BIOGRAPHY

Kim Anno is a painter, photographer, and film/video artist whose work has been collected and exhibited by museums nationally and internationally. Born in Los Angeles, Anno has had exhibitions and screenings at the University of Suffolk, England, 14th Annual New Media Festival, Seoul, Korea, Kala Art Institute,Berkeley, Goethe Institute in Johannesburg, the Durban Municipal Gallery, South Africa in the "Don't Panic Exhibition", Flux Projects, Atlanta, Marcia Wood Gallery in Atlanta, 6 channel video installation, Windows Project, Atlanta, Sky Dive Gallery, Houston, San Francisco Asian Art Museum, Patricia Sweetow Gallery in San Francisco, Seeline Gallery in Los Angeles, Patricia Correia Gallery, Santa Monica, Sue Scott Gallery, NY, Site Santa Fe Biennale: One Night Stand in New Mexico, the King's Art Center, California Retrospective, the Varnosi Museum in Hungary, DC Dusseldorf International Expo (Germany), Pulse, Miami, and the Berkeley Art Museum, the Denison University Museum, and Noel Art Museum. Anno's work was recently acquired by the Berkeley Art Museum, and the Crocker Art Museum. Recipient of the  Wallace Alexander Gerbode Foundation Purchase Award and the Eureka Foundation's Fleishhaker Fellowship, Anno has been a professor at the California College of the Arts since 1996. She was recently awarded a fellowship by the Zellerbach Foundation and the Open Circle Foundation in 2012-13 as well as a Sustainable Arts residency at Kala Art Institute in support of her new interdisciplinary work. In Fall 2014 Anno was a recipient of a Berkeley Film Foundation Award and published her second artists' book with the poet Anne Carson.
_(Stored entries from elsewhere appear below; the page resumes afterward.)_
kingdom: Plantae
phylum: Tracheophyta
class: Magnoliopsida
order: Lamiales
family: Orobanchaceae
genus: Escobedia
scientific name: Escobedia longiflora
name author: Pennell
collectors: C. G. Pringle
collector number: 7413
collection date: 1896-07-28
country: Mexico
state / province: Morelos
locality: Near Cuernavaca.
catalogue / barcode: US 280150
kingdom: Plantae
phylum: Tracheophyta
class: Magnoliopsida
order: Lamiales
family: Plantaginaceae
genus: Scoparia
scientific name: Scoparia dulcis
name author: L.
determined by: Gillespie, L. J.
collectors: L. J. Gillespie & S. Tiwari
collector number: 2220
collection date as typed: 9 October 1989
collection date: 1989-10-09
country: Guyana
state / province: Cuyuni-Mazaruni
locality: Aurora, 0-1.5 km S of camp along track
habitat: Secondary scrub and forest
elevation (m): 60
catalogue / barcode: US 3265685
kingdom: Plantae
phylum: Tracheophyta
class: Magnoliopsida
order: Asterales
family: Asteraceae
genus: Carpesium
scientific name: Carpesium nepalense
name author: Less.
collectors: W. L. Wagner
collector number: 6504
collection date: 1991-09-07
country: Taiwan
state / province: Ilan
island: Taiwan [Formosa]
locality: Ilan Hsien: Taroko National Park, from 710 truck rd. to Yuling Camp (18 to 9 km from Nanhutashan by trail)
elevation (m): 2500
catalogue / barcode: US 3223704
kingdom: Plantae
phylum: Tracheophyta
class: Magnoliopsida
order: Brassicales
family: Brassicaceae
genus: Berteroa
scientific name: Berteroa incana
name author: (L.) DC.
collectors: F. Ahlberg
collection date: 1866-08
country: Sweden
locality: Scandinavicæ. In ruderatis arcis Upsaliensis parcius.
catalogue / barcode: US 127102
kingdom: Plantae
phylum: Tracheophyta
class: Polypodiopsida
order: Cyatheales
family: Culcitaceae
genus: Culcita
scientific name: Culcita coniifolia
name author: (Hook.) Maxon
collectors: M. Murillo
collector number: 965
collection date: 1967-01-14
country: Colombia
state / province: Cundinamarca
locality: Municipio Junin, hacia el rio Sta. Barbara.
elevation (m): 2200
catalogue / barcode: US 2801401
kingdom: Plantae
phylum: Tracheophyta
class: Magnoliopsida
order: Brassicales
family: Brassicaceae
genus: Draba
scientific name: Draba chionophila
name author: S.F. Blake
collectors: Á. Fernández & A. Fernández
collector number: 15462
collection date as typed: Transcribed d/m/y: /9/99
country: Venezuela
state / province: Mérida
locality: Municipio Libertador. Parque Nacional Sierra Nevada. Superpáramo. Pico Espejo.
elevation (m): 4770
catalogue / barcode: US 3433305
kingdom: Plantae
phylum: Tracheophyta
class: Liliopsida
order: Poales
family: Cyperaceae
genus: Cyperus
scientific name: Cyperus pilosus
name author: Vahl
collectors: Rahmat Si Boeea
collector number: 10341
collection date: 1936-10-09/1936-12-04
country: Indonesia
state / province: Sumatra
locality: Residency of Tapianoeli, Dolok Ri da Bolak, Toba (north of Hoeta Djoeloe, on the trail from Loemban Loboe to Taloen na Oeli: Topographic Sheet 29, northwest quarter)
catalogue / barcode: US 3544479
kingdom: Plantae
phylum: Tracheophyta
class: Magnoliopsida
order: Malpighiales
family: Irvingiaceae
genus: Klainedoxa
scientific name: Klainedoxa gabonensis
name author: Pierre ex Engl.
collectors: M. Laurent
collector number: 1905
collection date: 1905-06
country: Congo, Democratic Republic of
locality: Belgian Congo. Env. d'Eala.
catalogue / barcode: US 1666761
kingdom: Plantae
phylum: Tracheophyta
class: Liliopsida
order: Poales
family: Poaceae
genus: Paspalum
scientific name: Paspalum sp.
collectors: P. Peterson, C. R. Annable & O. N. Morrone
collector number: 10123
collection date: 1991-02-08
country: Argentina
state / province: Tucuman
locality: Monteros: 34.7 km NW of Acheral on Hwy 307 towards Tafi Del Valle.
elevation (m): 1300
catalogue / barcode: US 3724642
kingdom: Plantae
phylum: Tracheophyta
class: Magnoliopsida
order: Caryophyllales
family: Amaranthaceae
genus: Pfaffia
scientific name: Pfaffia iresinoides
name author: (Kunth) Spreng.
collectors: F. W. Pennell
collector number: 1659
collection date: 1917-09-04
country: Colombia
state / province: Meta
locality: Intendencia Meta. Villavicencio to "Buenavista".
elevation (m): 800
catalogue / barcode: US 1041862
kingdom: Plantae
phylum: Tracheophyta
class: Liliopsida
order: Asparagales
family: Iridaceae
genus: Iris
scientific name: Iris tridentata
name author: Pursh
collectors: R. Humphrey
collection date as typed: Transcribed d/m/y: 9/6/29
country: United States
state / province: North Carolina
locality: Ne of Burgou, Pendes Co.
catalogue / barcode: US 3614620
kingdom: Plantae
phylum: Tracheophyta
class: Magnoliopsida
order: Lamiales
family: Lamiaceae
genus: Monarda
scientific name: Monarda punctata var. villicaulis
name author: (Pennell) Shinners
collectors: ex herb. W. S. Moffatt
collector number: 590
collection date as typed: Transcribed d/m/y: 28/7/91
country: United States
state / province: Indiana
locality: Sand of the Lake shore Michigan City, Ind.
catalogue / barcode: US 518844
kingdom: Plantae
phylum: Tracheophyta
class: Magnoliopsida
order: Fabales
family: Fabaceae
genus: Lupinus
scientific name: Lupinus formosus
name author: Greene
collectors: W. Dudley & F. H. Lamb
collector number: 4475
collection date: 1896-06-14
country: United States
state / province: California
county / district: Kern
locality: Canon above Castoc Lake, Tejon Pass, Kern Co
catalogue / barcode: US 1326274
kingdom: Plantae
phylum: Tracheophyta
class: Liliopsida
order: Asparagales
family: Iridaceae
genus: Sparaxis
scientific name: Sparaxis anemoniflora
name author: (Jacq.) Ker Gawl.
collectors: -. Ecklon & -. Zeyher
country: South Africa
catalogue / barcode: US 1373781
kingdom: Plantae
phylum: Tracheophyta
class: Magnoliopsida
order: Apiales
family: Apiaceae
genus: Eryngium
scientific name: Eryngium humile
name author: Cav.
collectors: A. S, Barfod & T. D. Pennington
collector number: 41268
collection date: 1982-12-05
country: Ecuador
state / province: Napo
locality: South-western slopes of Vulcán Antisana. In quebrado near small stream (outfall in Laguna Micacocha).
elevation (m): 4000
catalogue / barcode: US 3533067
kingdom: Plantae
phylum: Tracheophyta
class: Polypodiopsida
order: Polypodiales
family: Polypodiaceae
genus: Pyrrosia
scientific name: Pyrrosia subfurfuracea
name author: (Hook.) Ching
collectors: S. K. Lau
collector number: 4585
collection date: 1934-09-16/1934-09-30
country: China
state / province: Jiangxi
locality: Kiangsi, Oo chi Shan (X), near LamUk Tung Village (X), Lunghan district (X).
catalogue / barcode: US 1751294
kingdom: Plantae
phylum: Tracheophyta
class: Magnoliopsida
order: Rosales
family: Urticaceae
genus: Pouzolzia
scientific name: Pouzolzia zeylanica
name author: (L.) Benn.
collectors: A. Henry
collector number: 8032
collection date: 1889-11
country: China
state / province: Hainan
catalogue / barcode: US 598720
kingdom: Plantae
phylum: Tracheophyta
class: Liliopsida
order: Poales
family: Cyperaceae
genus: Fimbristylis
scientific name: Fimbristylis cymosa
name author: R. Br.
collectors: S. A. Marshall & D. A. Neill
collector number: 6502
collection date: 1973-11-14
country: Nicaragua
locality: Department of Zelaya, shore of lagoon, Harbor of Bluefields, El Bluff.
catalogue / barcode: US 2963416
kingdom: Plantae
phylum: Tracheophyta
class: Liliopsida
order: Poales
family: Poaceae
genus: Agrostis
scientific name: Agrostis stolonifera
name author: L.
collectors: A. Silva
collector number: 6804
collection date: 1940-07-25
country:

Her recent interests and expertise has been in the intersection of art and science, particularly in aesthetic issues surrounding climate change, water,and adaptation. She is currently at work on "¡Quba!", her first feature documentary film, as well as "90 Miles From Paradise" film about adaptation to sea level rise for both southern Florida and Havana, Cuba. In 2018, she is also making "Water City, Ipswich" a short film in her on-going series: Men and Women in Water Cities.

The influence of abstraction and abstracting something remains prominent in Anno's practice, with resulting work that remains "open, playful, and engaged with a difficult ephemeral beauty." Anno collaborates with other artists and musicians, integrating video, sculpture, sound, and interactivity in performative installations such as Jose Navarrete, Debby Kajiyama. Her photographs have been published in Harper’s Magazine, AreaParis magazine, Artpapers, Sierra Magazine,and Viz Journal from the University of California, Santa Cruz. Anno's work has been collected by SFMOMA, Berkeley Art Museum, Honolulu Academy of Fine Art Museum, Brooklyn Museum, Crocker Museum of Art, Oakland Museum, Columbia University Library, University of Texas, Austin, Getty Research Institute, Goethe Institute, among others.